▶ **WHAT TO PRODUCE**
Can you give these rows back with every "common name" renamed to "vernacular name" and nothing else changed?

[Data entries]
--------------------------------------------------

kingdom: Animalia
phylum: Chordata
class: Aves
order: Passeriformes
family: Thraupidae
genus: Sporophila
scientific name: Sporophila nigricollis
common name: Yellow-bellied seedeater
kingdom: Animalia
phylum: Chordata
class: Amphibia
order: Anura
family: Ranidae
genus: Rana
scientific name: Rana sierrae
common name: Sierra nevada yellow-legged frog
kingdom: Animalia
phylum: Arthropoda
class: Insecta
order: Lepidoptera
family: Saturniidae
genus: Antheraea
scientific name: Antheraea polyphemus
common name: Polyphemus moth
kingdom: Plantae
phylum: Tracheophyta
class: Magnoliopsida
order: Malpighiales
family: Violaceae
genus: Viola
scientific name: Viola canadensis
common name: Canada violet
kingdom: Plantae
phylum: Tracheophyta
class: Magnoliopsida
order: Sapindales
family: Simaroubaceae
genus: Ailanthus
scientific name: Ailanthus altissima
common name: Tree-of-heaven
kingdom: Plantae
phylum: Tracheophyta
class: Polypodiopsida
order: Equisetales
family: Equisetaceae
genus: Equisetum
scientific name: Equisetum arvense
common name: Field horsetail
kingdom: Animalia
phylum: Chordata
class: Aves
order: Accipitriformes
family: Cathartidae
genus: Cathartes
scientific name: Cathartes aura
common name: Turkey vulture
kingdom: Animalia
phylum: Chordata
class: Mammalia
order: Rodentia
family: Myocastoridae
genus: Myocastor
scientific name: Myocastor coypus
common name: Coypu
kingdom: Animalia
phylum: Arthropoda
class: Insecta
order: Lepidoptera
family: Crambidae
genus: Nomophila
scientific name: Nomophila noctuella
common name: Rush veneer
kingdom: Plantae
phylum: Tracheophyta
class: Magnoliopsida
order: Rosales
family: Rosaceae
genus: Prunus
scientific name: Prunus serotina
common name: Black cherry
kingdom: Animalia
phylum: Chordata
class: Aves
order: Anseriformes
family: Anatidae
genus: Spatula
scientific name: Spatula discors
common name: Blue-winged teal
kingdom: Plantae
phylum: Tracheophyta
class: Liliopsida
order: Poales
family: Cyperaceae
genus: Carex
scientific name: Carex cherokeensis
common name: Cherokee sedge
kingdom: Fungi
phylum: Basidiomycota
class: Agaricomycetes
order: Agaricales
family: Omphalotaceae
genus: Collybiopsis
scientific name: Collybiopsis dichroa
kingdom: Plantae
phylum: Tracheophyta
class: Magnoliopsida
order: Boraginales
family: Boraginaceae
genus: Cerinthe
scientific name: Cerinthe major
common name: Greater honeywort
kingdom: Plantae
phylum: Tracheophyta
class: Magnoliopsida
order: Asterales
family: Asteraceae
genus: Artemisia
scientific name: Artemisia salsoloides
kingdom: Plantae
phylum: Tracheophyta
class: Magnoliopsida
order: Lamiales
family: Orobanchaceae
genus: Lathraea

--------------------------------------------------

▶ **RESPONSE TO THIS TASK**
kingdom: Animalia
phylum: Chordata
class: Aves
order: Passeriformes
family: Thraupidae
genus: Sporophila
scientific name: Sporophila nigricollis
vernacular name: Yellow-bellied seedeater
kingdom: Animalia
phylum: Chordata
class: Amphibia
order: Anura
family: Ranidae
genus: Rana
scientific name: Rana sierrae
vernacular name: Sierra nevada yellow-legged frog
kingdom: Animalia
phylum: Arthropoda
class: Insecta
order: Lepidoptera
family: Saturniidae
genus: Antheraea
scientific name: Antheraea polyphemus
vernacular name: Polyphemus moth
kingdom: Plantae
phylum: Tracheophyta
class: Magnoliopsida
order: Malpighiales
family: Violaceae
genus: Viola
scientific name: Viola canadensis
vernacular name: Canada violet
kingdom: Plantae
phylum: Tracheophyta
class: Magnoliopsida
order: Sapindales
family: Simaroubaceae
genus: Ailanthus
scientific name: Ailanthus altissima
vernacular name: Tree-of-heaven
kingdom: Plantae
phylum: Tracheophyta
class: Polypodiopsida
order: Equisetales
family: Equisetaceae
genus: Equisetum
scientific name: Equisetum arvense
vernacular name: Field horsetail
kingdom: Animalia
phylum: Chordata
class: Aves
order: Accipitriformes
family: Cathartidae
genus: Cathartes
scientific name: Cathartes aura
vernacular name: Turkey vulture
kingdom: Animalia
phylum: Chordata
class: Mammalia
order: Rodentia
family: Myocastoridae
genus: Myocastor
scientific name: Myocastor coypus
vernacular name: Coypu
kingdom: Animalia
phylum: Arthropoda
class: Insecta
order: Lepidoptera
family: Crambidae
genus: Nomophila
scientific name: Nomophila noctuella
vernacular name: Rush veneer
kingdom: Plantae
phylum: Tracheophyta
class: Magnoliopsida
order: Rosales
family: Rosaceae
genus: Prunus
scientific name: Prunus serotina
vernacular name: Black cherry
kingdom: Animalia
phylum: Chordata
class: Aves
order: Anseriformes
family: Anatidae
genus: Spatula
scientific name: Spatula discors
vernacular name: Blue-winged teal
kingdom: Plantae
phylum: Tracheophyta
class: Liliopsida
order: Poales
family: Cyperaceae
genus: Carex
scientific name: Carex cherokeensis
vernacular name: Cherokee sedge
kingdom: Fungi
phylum: Basidiomycota
class: Agaricomycetes
order: Agaricales
family: Omphalotaceae
genus: Collybiopsis
scientific name: Collybiopsis dichroa
kingdom: Plantae
phylum: Tracheophyta
class: Magnoliopsida
order: Boraginales
family: Boraginaceae
genus: Cerinthe
scientific name: Cerinthe major
vernacular name: Greater honeywort
kingdom: Plantae
phylum: Tracheophyta
class: Magnoliopsida
order: Asterales
family: Asteraceae
genus: Artemisia
scientific name: Artemisia salsoloides
kingdom: Plantae
phylum: Tracheophyta
class: Magnoliopsida
order: Lamiales
family: Orobanchaceae
genus: Lathraea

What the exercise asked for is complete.